Craig McCreath Tech Director @ mtc.

Ego and feedback

I was an awkward kid growing up. My emotions ran easily and, to be honest to myself, my attempts to do better at school made me a bit of an ass. I hated PE or basically any sort of physical activities growing up due to terrible coordination, so I ended up liking very few sports. What does a bad workman do? Yep – I blamed the tools.

The same happened with artistic endeavors too. I brought in acrylics and eventually my own graphics tablet rather than using the school supplies. I failed basic cycle proficiency too because I wanted to use a brand new bike I hadn’t gotten used to yet, because I thought it would make me better.

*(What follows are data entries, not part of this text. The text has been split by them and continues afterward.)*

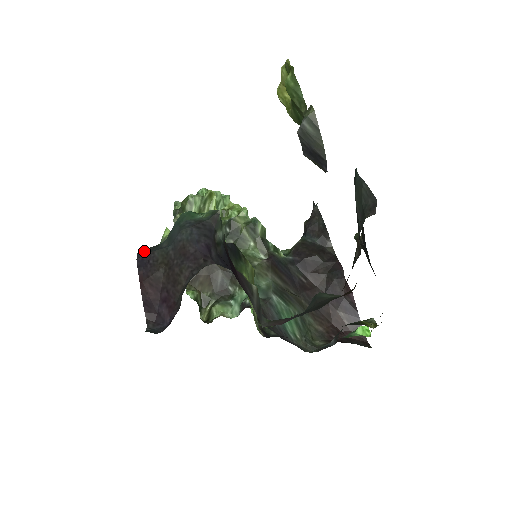
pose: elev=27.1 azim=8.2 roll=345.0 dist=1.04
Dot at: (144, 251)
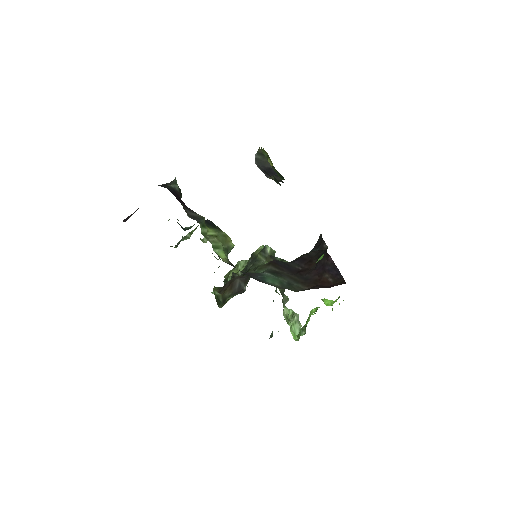
Dot at: occluded
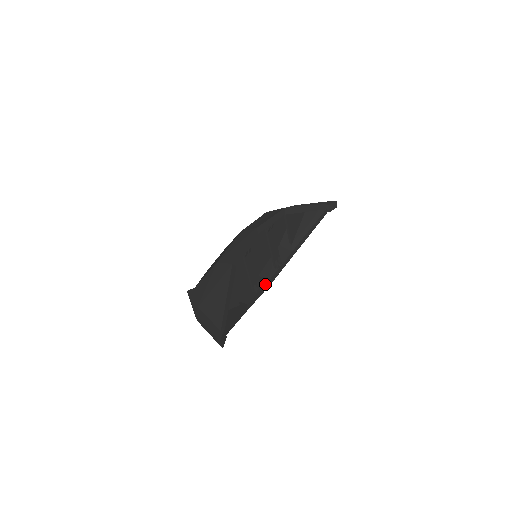
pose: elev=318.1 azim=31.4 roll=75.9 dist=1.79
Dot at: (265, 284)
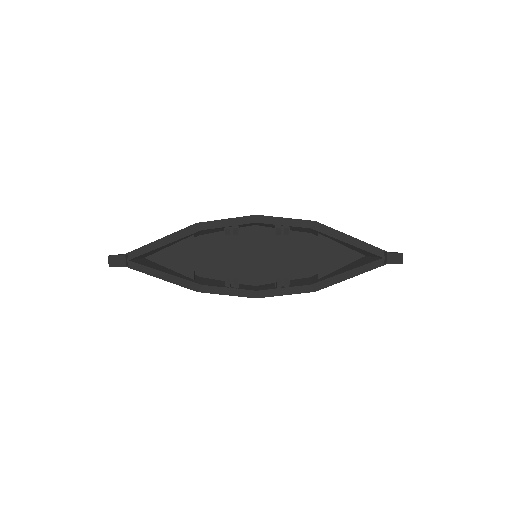
Dot at: (246, 289)
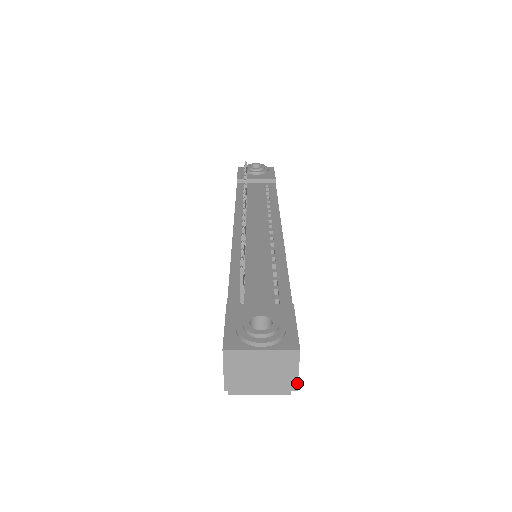
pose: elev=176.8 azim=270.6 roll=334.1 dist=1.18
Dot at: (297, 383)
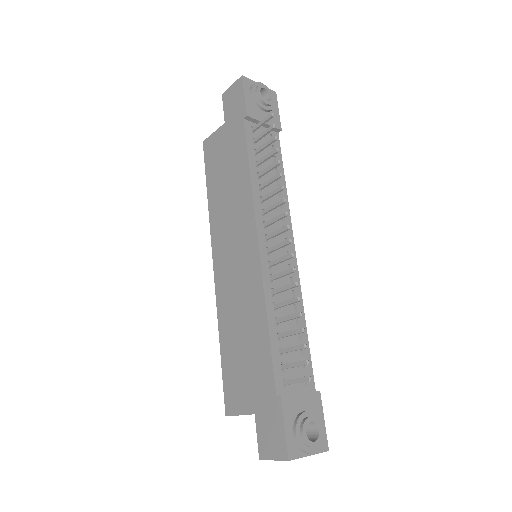
Dot at: occluded
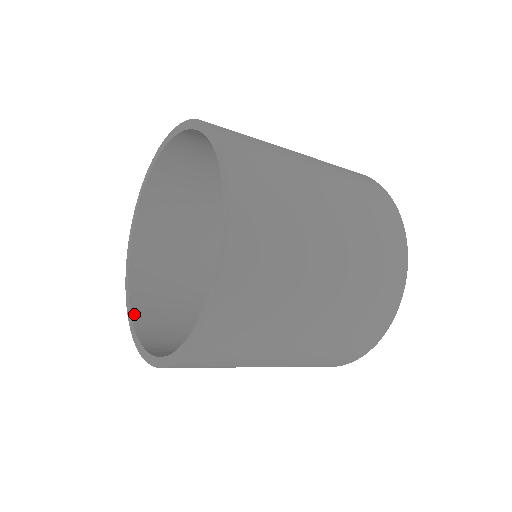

In areas I failed short I continually used tools and tech to make me, at least, feel and perform better. It was a crutch. In essence, my ego and desire to perform well meant that I never took the time to improve personally and receive necessary feedback. My hotheadedness meant I was never open for that to happen.

What have I learned?

As a mentee and mentor, the best attributes you can have is humility, openness to feedback, and a willingness to learn new things. It’s so important to me as an employer and I actively search for candidates with those attributes. As a candidate, I want to know that you can be a confident member of my team, but ultimately be able to work well with others and take feedback constructively.

As well as taking feedback well, I’ve learned that giving feedback is a skill in itself. Sometimes, the recipient is right to be offended by some feedback – where the reviewer may be overly harsh or not consider situations. Personally, I like to:

  • Ensure I’m not making assumptions. Rather than something being wrong, ask why something has been done this way and suggest – rather than enforce. If enforcement is required, then be clear as to why this course of action is necessary.
  • I love Manager Tools’ feedback process, and it’s made me better at giving and receiving it.
  • The closer to 1:1 feedback in-person you can give, the better. The first time I did a code review, it was with a team member over email who had no idea it was coming (I had been requested to do it by a manager). With emails, tone is obviously missed, so always find a way to ensure you’re communicating well. I love Zoom calls when remote, as folks can see and hear me clearly while going over things on screen. When email or text is the only option, I use emojis everywhere!
  • Clearly say “I don’t know!”, or let folks know your weaknesses. As a boss, I’m always trying to remind the team that it’s perfectly fine to not have the answer, not know something. Ultimately, I want to know what you’re not confident in so I can help out – or direct you to who can.